J'avais lu Ecrits sur le sable, et j'avais été bouleversée par ce journal méticuleux, bien écrit et extrêmement documenté permettant de découvrir l'Algérie au début du 20ème siècle. Les allers-retours d'Isabelle entre la France, la Suisse et l'Afrique du nord, sa profonde connaissance de la politique locale, de l'Islam et sa quête incessante d'un absolu m'avait familiarisé avec ce personnage intrépide, rebelle et surtout libre de tout carcan ou préjugé.
Avec
Tiffany Tavernier, on redécouvre Isabelle de l'extérieur, avec ses failles et sa merveilleuse audace. J'ai vraiment compris alors son engagement spirituel, sa façon de traiter les hommes en égaux et non en maîtres, son non –conformisme absolu.
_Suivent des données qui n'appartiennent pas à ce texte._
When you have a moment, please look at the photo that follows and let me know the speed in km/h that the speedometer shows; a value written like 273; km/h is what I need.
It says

Qu'elle s'engage dans le soufisme, qu'elle prenne partie dans l'affaire Dreyfus, qu'elle revendique sa place dans une assemblée d'homme, qu'elle publie des articles visionnaires ou des témoignages, tout en elle est respectable. Rejetée, bafouée, misérable, expulsée, certes mais, tel le phoenix elle renait de ses cendres avec une foi qui l'emporte sur la médisance humaine et sur la misère de sa condition. Croire, c'est perpétuellement chercher, douter, et c'est ce qui lui arrive. Elle est une héroïne fascinante, comme il y en a peu.
Son amour absolu pour son frère (le seul qui la comprenne vraiment ? ) Tous ces hommes qu'elle aimera passionnément tout en refusant de se laisser enfermer, sauf avec l'élu de son coeur, le beau Slimène, sa façon galante de les rejeter d'une pirouette est tout à son honneur. Elle ne se ment pas à elle-même, ni aux autres. Certes, elle les fait payer parfois mais elle donne (et se donne) en retour. Elle scandalise plus les ennuyeux et puritains colonisateurs que les hommes du désert, qui respectent son titre : Si Mahmoud, et son honneur, parce que c'est un cavalier du désert, érudit.
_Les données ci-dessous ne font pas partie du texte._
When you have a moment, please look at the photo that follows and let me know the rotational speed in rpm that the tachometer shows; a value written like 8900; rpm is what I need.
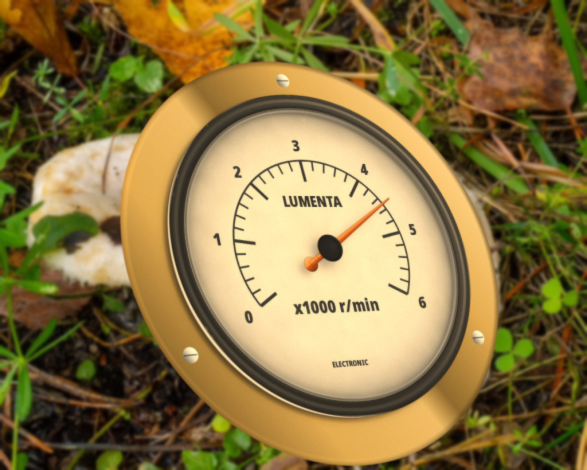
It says 4500; rpm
Pour avoir séjourné 3 mois dans le sud marocain dans les années 1970, j'ai retrouvé dans ce récit la même atmosphère dans les douars : le temps qui s'arrête, les hommes en gandoura sous les arbres qui fument le kif et palabrent, la caravane qui arrive avec lenteur, de très loin, l'appel du muezzin et la folie des nuits blanches à boire, chanter et passer le sepsi.
Je comprends sa fascination pour ce monde dont elle connait les clés, par la langue et le travestissement –là-bas, elle a obtenu la respectabilité de son rang, en tant qu'homme religieux. Chaque tribu a son code, sa place et pour un manque de respect, pour une intrigue louche, c'est la guerre. Cela n'a pas changé aujourd'hui et ceux que l'on nomme les terroristes sont les guerriers d'hier, un peu plus armés certes et encore plus radicaux. La colonisation a tenté d'apporter le progrès sans prendre en compte les traditions, le sens de l'honneur et les hiérarchies établies, avec un mépris des hommes qu'elle a bien compris. le récit dans le récit est celui d'une journaliste, elle y met de la distance, rapporte les faits et dérange par son obstination à dire la vérité. Elle connait le remède à son désarroi : Dieu et l'écriture. Sa fin précoce nous donne l'impression par son court passage sur terre, intense, aventureux et passionné que le romanesque l'a emporté sur la tragédie. Les nombreux écrits publiés après sa mort témoignent de la forte impression qu'elle a laissée en son temps et au-delà.